〇Qiang Zhong1, Toshiharu Ito1, Kenji Dohi1, Hirokazu Aoshima1 (1. Hitachi Hi-System21 Co.,Ltd.)

Keywords:

Small Language Model,Fine-tuning,Reinforcement Learning

When deploying generative AI on resource-constrained devices, Small Language Models (SLMs) are more suitable than LLMs, but may require tuning.

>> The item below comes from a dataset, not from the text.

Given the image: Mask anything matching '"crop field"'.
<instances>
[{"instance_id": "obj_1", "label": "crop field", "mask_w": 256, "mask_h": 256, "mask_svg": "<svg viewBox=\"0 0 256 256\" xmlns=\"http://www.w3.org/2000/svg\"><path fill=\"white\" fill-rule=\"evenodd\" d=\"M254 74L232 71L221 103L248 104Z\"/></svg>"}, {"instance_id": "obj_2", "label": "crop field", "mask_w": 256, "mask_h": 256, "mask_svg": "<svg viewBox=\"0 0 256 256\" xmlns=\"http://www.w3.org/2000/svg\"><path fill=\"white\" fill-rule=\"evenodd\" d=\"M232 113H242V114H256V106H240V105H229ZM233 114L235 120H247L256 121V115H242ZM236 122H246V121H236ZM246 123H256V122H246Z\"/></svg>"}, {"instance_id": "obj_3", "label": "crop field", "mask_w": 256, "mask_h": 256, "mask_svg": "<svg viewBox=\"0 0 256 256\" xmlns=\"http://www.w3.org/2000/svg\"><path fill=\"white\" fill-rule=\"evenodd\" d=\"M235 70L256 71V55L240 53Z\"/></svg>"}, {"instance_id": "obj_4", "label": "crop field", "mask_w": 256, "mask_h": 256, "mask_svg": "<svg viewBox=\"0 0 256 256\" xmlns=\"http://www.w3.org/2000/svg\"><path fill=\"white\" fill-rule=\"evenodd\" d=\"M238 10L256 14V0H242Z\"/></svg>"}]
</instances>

In this study, we applied three tuning methods (SFT, GRPO, and SFT+GRPO) to two SLMs (Llama-3.2-3B and Qwen2.5-3B) and evaluated their effectiveness in improving Japanese language capabilities using the llm-jp-eval benchmark. Results: (1) SFT yielded comparable improvements for both models (+5.6% and +6.1%), (2) GRPO showed a significant difference between Llama (+3.6%) and Qwen (+0.6%), and (3) SFT+GRPO slightly outperformed SFT alone for Llama (+5.6%→+5.9%) but underperformed for Qwen (+6.1%→+5.3%). These results suggest an interaction between base model characteristics and tuning method effectiveness.